(Beginning of TEXT UNDER STUDY)

How to manage multiple credit cards

The average American these days has four credit cards, according to a report by credit bureau Experian. Whether you have one solitary credit card or a wallet stuffed with them, you’ll want to make sure you do the following:

1. Avoid carrying a balance

It’s not a good idea any time, but it especially makes no sense when you have rewards cards. You’re trying to either save money – or collect points and redeem them for something. But if you’re paying a bunch of interest on your credit cards, you really aren’t making out very well, no matter how many rewards you earn.

2. Pay your balance on time

Along with paying off the balance each month, you need to be sure you are making your monthly payments before the due date. Common sense, of course, but it’s easy to forget – which is why an automatic, online bill-pay system can be ideal for this purpose.

Should you miss a payment, you’ll want to call the card issuer right away and ask for the fee to be waived. If it is your first late payment or a new card, the company might be happy to oblige.

3. Carefully consider cards with an annual fee

Some of the best credit card rewards, bonuses and perks come on cards that charge annual fees, and sometimes rather substantial fees at that. On one hand, an annual fee – especially a significant one – is a sign of a credit card with a lot of rewards. So you don’t want to wave off those credit cards with annual fees; they’re often some of the best ones out there.

(End of TEXT UNDER STUDY)

• LIST OF TASKS:
1. Repeat the credit card text word for word, beginning at the words that have "It’s not a good" and stopping after "for this purpose.".
2. Write the next part of the text on managing multiple credit cards, picking up right after its last sentence.

(Beginning of RECORD EXTRACTS)

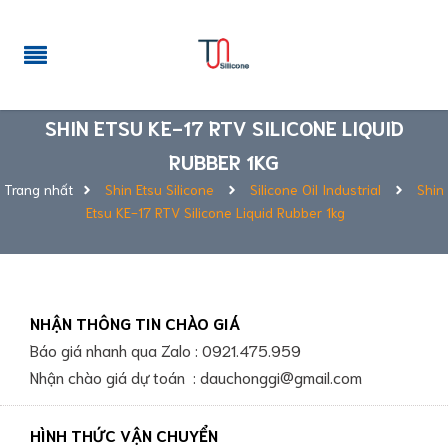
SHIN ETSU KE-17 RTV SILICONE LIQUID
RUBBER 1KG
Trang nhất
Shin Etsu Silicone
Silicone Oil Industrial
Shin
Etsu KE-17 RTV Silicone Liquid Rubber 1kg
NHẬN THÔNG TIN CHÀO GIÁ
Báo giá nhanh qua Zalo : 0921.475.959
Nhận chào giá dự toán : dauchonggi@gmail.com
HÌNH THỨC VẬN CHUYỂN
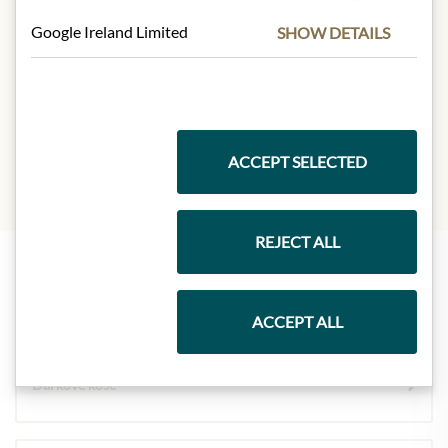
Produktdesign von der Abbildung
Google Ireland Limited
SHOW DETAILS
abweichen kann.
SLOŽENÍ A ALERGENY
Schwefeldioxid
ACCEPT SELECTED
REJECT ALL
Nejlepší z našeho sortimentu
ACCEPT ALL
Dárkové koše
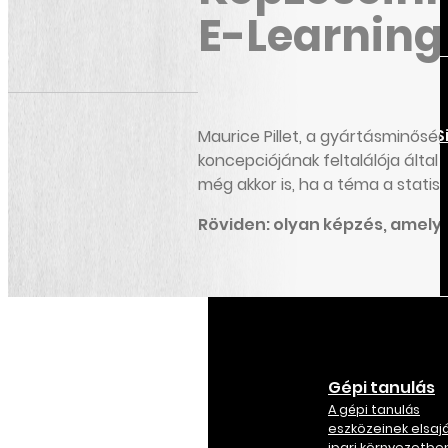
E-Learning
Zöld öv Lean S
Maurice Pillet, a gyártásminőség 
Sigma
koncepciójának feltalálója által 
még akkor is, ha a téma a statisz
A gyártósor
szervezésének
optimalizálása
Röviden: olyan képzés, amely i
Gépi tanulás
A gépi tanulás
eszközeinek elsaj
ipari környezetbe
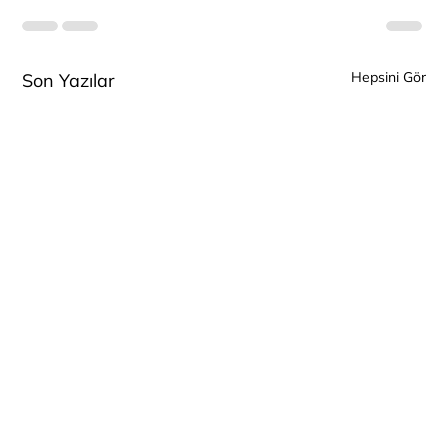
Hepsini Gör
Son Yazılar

(End of RECORD EXTRACTS)
(Beginning of RECORD EXTRACTS)

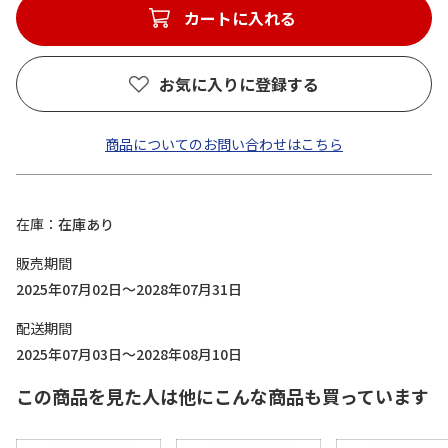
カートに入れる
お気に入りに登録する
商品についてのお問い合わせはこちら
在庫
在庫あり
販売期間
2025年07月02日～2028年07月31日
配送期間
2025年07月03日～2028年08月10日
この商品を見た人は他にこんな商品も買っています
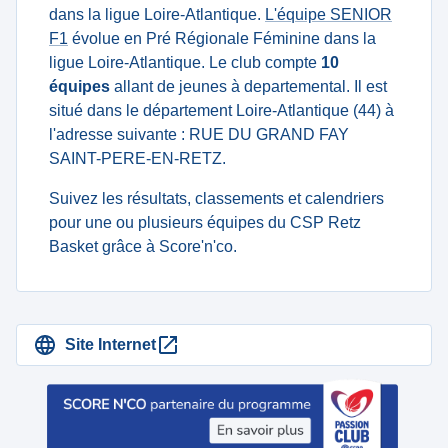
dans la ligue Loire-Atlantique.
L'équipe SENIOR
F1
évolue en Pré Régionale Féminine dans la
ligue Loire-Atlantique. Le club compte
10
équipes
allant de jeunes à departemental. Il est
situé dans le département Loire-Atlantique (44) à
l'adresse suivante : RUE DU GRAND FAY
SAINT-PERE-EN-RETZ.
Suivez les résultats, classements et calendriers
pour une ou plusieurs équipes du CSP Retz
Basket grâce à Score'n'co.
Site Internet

(End of RECORD EXTRACTS)

• RESULTS OF THE TASKS:
1.
It’s not a good idea any time, but it especially makes no sense when you have rewards cards. You’re trying to either save money – or collect points and redeem them for something. But if you’re paying a bunch of interest on your credit cards, you really aren’t making out very well, no matter how many rewards you earn.

2. Pay your balance on time

Along with paying off the balance each month, you need to be sure you are making your monthly payments before the due date. Common sense, of course, but it’s easy to forget – which is why an automatic, online bill-pay system can be ideal for this purpose.

2.
The key here is to do the math and determine whether the value the card offers more than offsets any annual fee. For instance, a card that offers airport lounge access and an annual travel credit very likely more than offsets the fee for a cardholder who travels with regularity and puts those features to use.

Of course, many credit cards waive the annual fee that first year, and so that’s something else to factor in.

4. Pick the right card for each purchase

Perhaps the most challenging part of having multiple credit cards is maximizing rewards points. Credit card apps are generally pretty good at enabling you to keep track of which of your cards offers the best rewards for each purchase. Still, you have to be disciplined enough to go visit the apps and familiarize yourself with each of your credit card’s quirks, when it comes to how much cash back or points you receive when you spend money.

It’s also important to pay attention to each card’s features, which might include fraud protection, extended warranties or travel insurance. These features can come in handy when making major purchases.

5. Consider the impact to your credit score

Finally, don’t overlook the effect of multiple credit cards on your credit score. Again, you don’t want to max them all out. Even if you pay them off in full every month. What you may need is another card, to keep your debt utilization cushion intact.

In case you aren’t aware, your FICO credit score is based on the following categories:

  • Payment history: 35%
  • Amount owed: 30%
  • Length of credit history: 15%
  • New credit: 10%
  • Types of credit: 10%

“Amount owed” is where the debt utilization cushion comes in. And “length of credit history” is why you may want to be wary of closing credit card accounts, even if you aren’t using them much.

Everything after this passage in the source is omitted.